Retype every line of the data below word for word, keeping each line break where it falls.

········

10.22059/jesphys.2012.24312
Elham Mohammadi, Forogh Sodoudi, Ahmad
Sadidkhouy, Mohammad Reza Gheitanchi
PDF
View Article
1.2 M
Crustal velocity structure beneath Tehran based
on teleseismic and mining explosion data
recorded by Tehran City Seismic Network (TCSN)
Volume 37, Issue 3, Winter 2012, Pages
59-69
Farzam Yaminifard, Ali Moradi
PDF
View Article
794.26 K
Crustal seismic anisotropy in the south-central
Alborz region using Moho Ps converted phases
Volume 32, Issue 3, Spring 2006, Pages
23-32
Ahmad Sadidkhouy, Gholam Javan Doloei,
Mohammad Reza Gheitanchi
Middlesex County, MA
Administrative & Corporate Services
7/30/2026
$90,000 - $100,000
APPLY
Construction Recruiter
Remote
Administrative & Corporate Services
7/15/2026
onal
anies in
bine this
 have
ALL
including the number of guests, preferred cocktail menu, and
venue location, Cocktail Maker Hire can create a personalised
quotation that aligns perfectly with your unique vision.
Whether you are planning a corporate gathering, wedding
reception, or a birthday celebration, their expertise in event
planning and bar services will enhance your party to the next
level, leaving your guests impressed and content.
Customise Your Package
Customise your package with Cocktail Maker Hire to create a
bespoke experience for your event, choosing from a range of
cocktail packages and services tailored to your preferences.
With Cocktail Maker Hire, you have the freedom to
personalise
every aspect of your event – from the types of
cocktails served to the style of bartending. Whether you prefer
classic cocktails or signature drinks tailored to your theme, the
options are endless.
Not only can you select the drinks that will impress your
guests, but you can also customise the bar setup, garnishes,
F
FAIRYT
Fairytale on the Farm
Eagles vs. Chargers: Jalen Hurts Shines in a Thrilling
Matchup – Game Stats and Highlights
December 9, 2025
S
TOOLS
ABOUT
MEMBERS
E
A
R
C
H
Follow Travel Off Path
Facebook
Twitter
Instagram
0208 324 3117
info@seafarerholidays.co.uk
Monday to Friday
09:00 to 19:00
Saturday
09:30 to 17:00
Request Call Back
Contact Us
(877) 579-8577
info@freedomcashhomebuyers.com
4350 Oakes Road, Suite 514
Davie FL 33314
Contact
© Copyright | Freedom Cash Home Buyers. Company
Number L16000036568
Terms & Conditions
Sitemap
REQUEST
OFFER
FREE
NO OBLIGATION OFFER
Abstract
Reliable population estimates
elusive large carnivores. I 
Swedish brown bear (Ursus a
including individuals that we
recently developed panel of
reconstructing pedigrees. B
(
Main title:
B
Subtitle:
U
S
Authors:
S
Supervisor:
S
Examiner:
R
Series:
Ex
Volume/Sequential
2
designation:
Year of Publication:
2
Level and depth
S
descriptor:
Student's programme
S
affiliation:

········

» Task result
10.22059/jesphys.2012.24312
Elham Mohammadi, Forogh Sodoudi, Ahmad
Sadidkhouy, Mohammad Reza Gheitanchi
PDF
View Article
1.2 M
Crustal velocity structure beneath Tehran based
on teleseismic and mining explosion data
recorded by Tehran City Seismic Network (TCSN)
Volume 37, Issue 3, Winter 2012, Pages
59-69
Farzam Yaminifard, Ali Moradi
PDF
View Article
794.26 K
Crustal seismic anisotropy in the south-central
Alborz region using Moho Ps converted phases
Volume 32, Issue 3, Spring 2006, Pages
23-32
Ahmad Sadidkhouy, Gholam Javan Doloei,
Mohammad Reza Gheitanchi
Middlesex County, MA
Administrative & Corporate Services
7/30/2026
$90,000 - $100,000
APPLY
Construction Recruiter
Remote
Administrative & Corporate Services
7/15/2026
onal
anies in
bine this
 have
ALL
including the number of guests, preferred cocktail menu, and
venue location, Cocktail Maker Hire can create a personalised
quotation that aligns perfectly with your unique vision.
Whether you are planning a corporate gathering, wedding
reception, or a birthday celebration, their expertise in event
planning and bar services will enhance your party to the next
level, leaving your guests impressed and content.
Customise Your Package
Customise your package with Cocktail Maker Hire to create a
bespoke experience for your event, choosing from a range of
cocktail packages and services tailored to your preferences.
With Cocktail Maker Hire, you have the freedom to
personalise
every aspect of your event – from the types of
cocktails served to the style of bartending. Whether you prefer
classic cocktails or signature drinks tailored to your theme, the
options are endless.
Not only can you select the drinks that will impress your
guests, but you can also customise the bar setup, garnishes,
F
FAIRYT
Fairytale on the Farm
Eagles vs. Chargers: Jalen Hurts Shines in a Thrilling
Matchup – Game Stats and Highlights
December 9, 2025
S
TOOLS
ABOUT
MEMBERS
E
A
R
C
H
Follow Travel Off Path
Facebook
Twitter
Instagram
0208 324 3117
info@seafarerholidays.co.uk
Monday to Friday
09:00 to 19:00
Saturday
09:30 to 17:00
Request Call Back
Contact Us
(877) 579-8577
info@freedomcashhomebuyers.com
4350 Oakes Road, Suite 514
Davie FL 33314
Contact
© Copyright | Freedom Cash Home Buyers. Company
Number L16000036568
Terms & Conditions
Sitemap
REQUEST
OFFER
FREE
NO OBLIGATION OFFER
Abstract
Reliable population estimates
elusive large carnivores. I 
Swedish brown bear (Ursus a
including individuals that we
recently developed panel of
reconstructing pedigrees. B
(
Main title:
B
Subtitle:
U
S
Authors:
S
Supervisor:
S
Examiner:
R
Series:
Ex
Volume/Sequential
2
designation:
Year of Publication:
2
Level and depth
S
descriptor:
Student's programme
S
affiliation:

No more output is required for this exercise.